Go to the storage account and create a new container (in this example I call it webcontent, any name will do):

Then go into the container and click Upload to a file (in this example it's called getmefile.txt):

For the VM to be able to access files in the storage account, we need a SAS token which will be used with the AzCopy command. Go to the storage account -> Shared access signature -> check Blob and check all three resource types (basically just allow all if you're in doubt as this is only for testing) -> click Generate SAS and connection string.

Then copy or take a note of the 'Blob service SAS URL' value at the bottom of the page:

Then jump back to the test VM.

I created a dummy file called index.html and placed in C:\users\localadmin folder. I also have AzCopy located in the same folder.

To test that we can copy a file from the VM to the storage account, start a PowerShell window (will also work from a regular command prompt) and run the following command:

.\azcopy copy ".\index.html" "https://<storage account name>.blob.core.windows.net/webcontent/?sv=2022-11-02&ss<link has been shortened>U%3D"

So you use the copy function and then choose a source and destination.  For the source we choose the index.html file in the current folder.
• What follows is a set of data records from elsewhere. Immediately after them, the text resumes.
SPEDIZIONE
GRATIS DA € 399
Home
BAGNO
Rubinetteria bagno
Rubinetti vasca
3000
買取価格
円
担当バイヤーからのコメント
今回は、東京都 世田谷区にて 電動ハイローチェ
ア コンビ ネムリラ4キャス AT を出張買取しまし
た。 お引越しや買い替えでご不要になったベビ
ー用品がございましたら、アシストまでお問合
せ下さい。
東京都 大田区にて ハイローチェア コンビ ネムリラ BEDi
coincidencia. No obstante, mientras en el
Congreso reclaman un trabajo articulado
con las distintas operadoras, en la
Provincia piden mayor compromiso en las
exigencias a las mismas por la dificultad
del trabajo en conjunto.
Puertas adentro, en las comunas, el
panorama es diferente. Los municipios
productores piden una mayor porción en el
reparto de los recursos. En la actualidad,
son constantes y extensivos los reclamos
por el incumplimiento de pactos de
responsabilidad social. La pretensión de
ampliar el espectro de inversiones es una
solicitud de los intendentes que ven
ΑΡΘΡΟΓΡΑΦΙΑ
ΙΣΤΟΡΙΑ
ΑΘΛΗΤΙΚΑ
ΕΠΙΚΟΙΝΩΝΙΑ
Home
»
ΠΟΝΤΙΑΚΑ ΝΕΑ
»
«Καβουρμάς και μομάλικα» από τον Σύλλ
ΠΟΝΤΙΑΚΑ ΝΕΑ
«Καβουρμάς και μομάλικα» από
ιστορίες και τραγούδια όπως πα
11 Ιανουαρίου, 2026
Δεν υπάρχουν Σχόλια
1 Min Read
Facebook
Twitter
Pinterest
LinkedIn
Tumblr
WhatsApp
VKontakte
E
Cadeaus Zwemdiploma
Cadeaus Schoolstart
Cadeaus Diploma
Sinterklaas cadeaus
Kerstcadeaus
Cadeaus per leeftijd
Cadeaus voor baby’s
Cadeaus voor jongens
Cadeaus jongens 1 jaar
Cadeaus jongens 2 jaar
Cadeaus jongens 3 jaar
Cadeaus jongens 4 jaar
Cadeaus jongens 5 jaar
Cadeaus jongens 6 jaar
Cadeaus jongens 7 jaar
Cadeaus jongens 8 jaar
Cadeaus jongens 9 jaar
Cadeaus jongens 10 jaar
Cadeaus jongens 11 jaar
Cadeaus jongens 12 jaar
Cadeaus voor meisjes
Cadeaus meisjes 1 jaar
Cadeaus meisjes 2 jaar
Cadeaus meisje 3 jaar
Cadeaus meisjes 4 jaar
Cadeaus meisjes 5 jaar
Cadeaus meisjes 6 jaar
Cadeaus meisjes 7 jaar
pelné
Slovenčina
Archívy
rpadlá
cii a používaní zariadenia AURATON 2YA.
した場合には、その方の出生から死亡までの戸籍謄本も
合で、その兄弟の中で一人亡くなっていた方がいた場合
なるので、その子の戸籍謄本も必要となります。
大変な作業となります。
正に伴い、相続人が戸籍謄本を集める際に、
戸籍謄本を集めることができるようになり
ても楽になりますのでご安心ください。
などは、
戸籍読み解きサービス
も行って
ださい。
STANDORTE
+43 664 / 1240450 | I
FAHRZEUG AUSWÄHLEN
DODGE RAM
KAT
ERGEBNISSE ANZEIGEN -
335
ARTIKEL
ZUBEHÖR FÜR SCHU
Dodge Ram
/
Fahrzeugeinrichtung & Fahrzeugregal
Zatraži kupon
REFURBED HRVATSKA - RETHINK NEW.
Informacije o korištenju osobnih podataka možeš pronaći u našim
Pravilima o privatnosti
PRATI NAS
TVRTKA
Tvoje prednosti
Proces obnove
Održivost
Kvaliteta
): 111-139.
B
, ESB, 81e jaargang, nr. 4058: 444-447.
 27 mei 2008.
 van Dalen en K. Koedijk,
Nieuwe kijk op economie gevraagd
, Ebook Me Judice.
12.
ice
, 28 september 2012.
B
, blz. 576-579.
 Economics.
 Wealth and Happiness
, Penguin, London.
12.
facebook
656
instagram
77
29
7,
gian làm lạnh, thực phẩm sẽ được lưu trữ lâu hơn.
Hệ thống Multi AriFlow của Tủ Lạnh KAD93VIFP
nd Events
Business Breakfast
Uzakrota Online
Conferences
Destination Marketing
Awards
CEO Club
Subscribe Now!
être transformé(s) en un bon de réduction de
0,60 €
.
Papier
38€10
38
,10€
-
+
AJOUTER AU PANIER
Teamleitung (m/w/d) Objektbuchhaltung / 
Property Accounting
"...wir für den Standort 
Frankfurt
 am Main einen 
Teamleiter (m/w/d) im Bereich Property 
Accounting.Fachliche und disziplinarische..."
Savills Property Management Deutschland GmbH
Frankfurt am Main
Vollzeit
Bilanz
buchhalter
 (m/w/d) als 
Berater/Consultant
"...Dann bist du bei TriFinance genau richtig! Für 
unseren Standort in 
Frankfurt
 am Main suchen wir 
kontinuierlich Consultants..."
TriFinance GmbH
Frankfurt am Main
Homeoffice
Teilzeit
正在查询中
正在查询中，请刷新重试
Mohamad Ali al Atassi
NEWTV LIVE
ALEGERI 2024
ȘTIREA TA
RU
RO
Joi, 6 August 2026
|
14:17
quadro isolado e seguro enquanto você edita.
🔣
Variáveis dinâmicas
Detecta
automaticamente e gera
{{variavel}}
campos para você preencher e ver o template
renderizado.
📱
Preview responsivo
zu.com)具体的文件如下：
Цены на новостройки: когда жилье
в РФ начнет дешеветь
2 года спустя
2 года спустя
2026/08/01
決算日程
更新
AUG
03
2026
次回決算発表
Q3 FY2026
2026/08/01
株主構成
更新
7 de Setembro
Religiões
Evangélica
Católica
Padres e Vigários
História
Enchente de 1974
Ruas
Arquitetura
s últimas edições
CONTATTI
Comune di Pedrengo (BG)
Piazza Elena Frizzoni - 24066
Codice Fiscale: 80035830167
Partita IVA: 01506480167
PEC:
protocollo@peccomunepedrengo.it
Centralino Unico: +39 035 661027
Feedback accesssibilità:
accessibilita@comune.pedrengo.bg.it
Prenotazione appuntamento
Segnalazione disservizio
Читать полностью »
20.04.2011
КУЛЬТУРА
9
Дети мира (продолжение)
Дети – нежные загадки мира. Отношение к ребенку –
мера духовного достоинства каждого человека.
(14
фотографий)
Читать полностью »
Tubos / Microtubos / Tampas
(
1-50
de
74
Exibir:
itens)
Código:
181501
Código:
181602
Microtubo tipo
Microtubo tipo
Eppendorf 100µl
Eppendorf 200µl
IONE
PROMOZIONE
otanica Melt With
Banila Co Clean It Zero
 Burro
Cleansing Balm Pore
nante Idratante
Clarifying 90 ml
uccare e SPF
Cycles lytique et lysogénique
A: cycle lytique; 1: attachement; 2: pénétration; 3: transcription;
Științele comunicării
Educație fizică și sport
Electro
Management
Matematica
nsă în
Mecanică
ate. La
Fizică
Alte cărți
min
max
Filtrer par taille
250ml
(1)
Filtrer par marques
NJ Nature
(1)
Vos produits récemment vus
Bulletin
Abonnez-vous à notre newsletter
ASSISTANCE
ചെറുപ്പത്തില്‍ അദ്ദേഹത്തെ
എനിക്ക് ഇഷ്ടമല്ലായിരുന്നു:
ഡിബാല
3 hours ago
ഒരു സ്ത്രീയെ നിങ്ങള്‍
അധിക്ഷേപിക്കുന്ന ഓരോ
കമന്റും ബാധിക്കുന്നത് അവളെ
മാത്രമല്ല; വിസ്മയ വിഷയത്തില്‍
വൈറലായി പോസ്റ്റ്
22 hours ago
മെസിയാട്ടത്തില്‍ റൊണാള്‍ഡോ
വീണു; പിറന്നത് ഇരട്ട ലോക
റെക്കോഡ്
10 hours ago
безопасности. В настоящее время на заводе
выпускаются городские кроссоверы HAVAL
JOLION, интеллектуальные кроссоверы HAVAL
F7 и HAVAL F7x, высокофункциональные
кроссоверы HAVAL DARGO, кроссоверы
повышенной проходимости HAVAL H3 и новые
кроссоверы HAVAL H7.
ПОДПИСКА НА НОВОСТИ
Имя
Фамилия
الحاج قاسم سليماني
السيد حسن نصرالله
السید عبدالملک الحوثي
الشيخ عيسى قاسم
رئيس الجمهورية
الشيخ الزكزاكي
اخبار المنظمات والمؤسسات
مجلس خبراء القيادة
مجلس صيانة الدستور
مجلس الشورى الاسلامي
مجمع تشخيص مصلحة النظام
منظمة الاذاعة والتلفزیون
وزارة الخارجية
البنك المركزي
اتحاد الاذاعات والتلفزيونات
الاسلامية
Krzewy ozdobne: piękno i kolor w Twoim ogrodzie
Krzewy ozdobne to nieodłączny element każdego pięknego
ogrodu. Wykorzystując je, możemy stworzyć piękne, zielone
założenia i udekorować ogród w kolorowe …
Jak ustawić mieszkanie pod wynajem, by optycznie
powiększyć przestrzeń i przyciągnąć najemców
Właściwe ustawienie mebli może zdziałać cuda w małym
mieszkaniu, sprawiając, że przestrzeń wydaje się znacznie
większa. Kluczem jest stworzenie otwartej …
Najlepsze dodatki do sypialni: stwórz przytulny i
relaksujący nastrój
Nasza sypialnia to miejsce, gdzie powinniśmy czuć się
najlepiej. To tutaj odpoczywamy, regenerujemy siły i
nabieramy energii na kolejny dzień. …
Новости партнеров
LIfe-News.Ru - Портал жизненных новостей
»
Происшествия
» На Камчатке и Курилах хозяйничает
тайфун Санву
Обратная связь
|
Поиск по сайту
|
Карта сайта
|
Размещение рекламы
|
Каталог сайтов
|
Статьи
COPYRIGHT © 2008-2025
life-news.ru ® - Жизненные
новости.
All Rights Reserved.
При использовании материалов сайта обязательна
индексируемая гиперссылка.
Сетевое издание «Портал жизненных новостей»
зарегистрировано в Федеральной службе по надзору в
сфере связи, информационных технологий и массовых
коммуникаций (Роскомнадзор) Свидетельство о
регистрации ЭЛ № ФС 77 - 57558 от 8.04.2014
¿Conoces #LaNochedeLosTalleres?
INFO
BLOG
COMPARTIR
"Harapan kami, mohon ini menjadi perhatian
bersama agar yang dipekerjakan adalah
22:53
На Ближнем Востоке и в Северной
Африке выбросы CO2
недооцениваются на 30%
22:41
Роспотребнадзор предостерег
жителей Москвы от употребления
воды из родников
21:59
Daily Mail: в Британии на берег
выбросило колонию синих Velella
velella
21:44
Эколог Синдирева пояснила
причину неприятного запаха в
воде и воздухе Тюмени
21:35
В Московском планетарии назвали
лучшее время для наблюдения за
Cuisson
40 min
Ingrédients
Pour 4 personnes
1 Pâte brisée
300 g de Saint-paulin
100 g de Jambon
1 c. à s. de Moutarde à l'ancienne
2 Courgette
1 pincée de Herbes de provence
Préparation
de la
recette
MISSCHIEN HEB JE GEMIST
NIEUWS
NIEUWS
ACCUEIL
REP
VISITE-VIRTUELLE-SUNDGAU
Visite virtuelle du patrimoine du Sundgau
For the destination, we use the Blob service SAS URL but we modify it by adding the blob folder name and a '/' at the end of the FQDN and before the SAS token info (marked above in bold), also see below:

For the next test, we copy the content of the blob container we created earlier including the file we added and place it on the local test VM:

It is basically just changing the source and destination in the AzCopy command (again adding the blob container name after the FQDN):

.\azcopy copy "https://<storage account name>.blob.core.windows.net/webcontent/?sv=2022-11-<link has been shortened>2BU%3D" "C:\Users\localadmin\" --recursive

To ensure that public access is entirely disabled, you can now go to the storage account under Networking -> Firewalls and virtual networks -> Choose Disabled and Save.

With this change you can no longer browse content in the blob containers via the portal.

However, you can re-run the two AzCopy commands above and it will still work.

If you want to verify that the files are available in the blob container, you can access them via the browser (from the test VM) by using the 'Blob service SAS URL' and then modifying it by appending the container name and file name after the FQDN:

https://<storage account name>.blob.core.windows.net/webcontent/getmefile.txt?sv=2022-11-02&s<link has been shortened>2BU%3D

Another way to represent the same URL is:

https://<storage account name>.blob.core.windows.net/<blob container>/<file name><SAS Token>

The reason you cannot just use the FQDN + the folder and file name is that even if you can technically access the content of the storage account i.e. there is no firewall on the storage account blocking access, you still need to present the required credentials to view the content of the storage account which in this case is the SAS token that is added to the URL.

If you want to get just the SAS token and not the full Blob service SAS URL, it is available under the storage account -> 'Shared access signature' in the same location as the Blob service SAS URL, see below:

With this we have a proven setup where traffic between a VM and a storage account only runs over the Private Link and all traffic is handled via the internal network using only local IP addresses.